» PROBLEM DETAILS
Count the lines in the material below that contain the word "down" and give the number alone.

» SOURCE MATERIAL

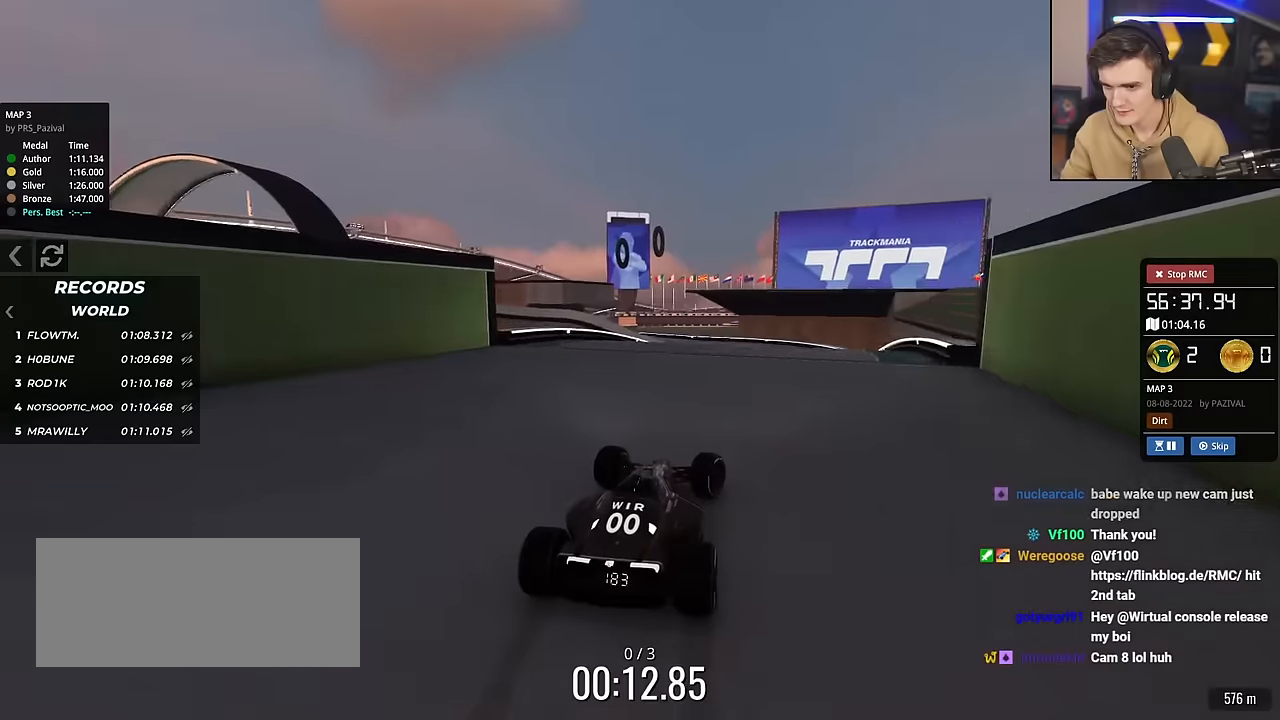
{"keys": ["up"], "events": [[117, "right", "up"], [250, "left", "down"], [484, "left", "up"]]}
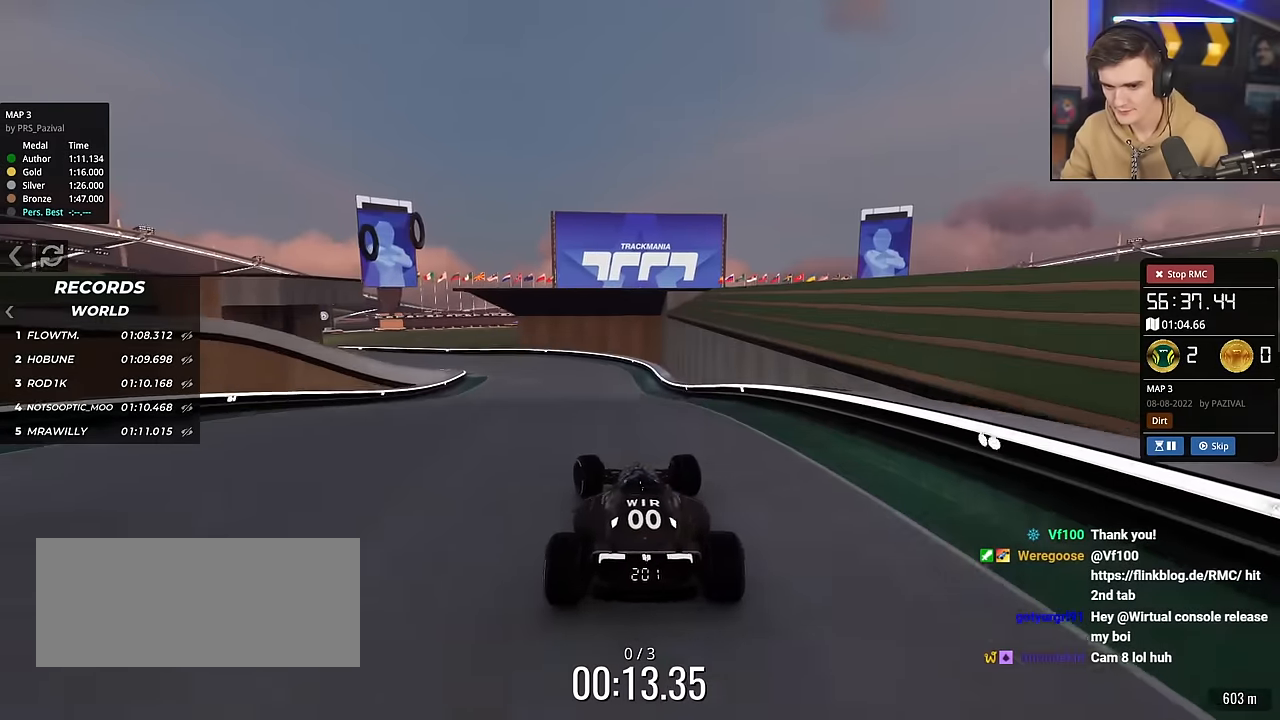
{"keys": ["up"], "events": [[133, "brake", "down"], [216, "brake", "up"]]}
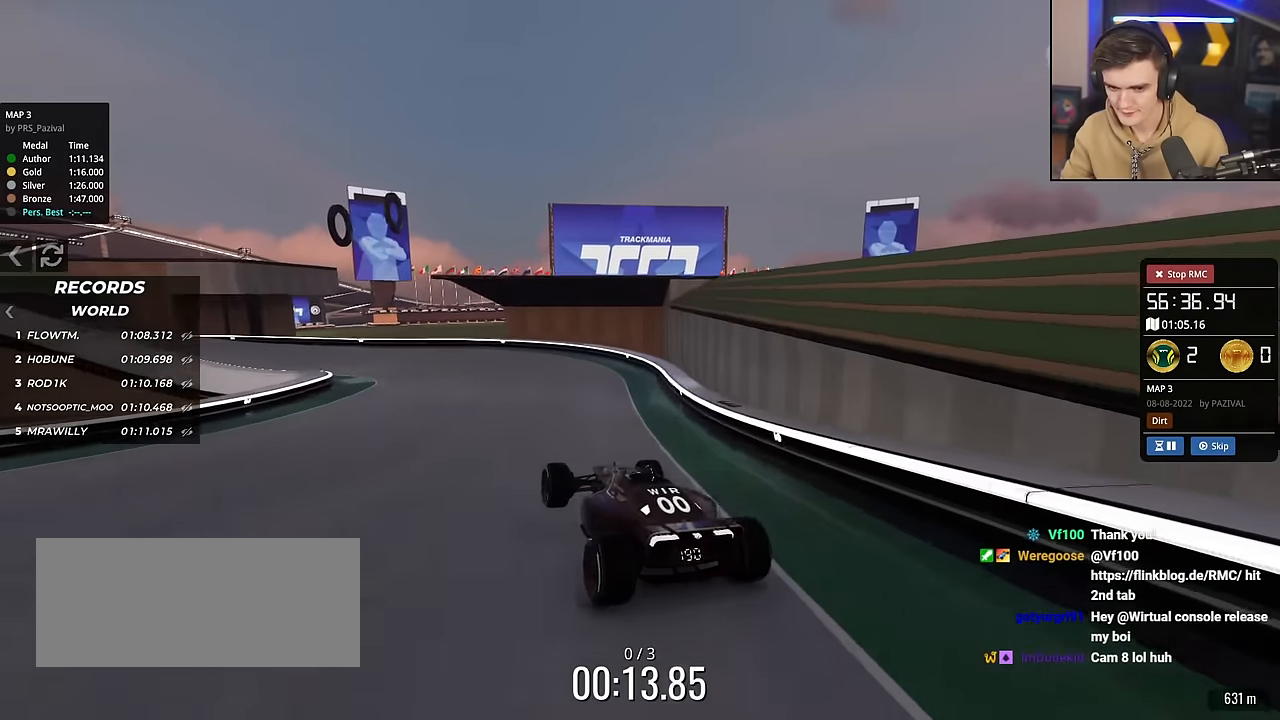
{"keys": ["left", "up"], "events": [[134, "left", "down"]]}
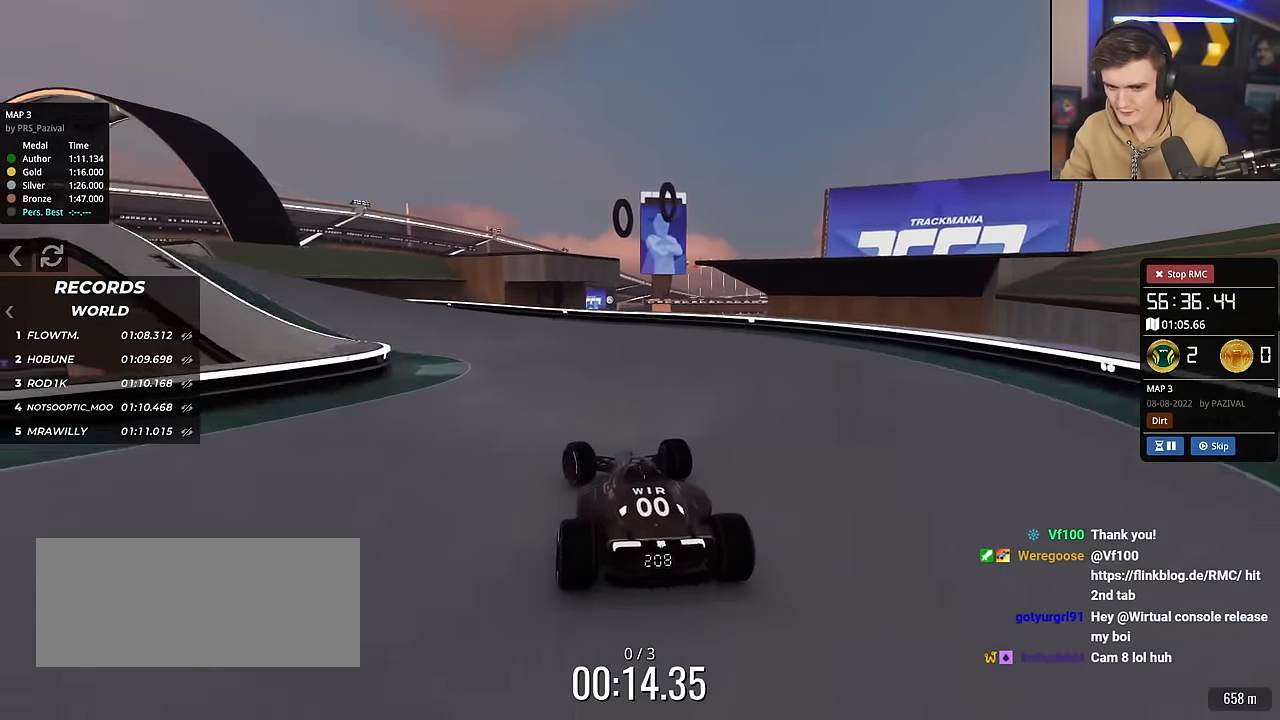
{"keys": ["left"], "events": [[300, "up", "up"]]}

» ANSWER BOX
3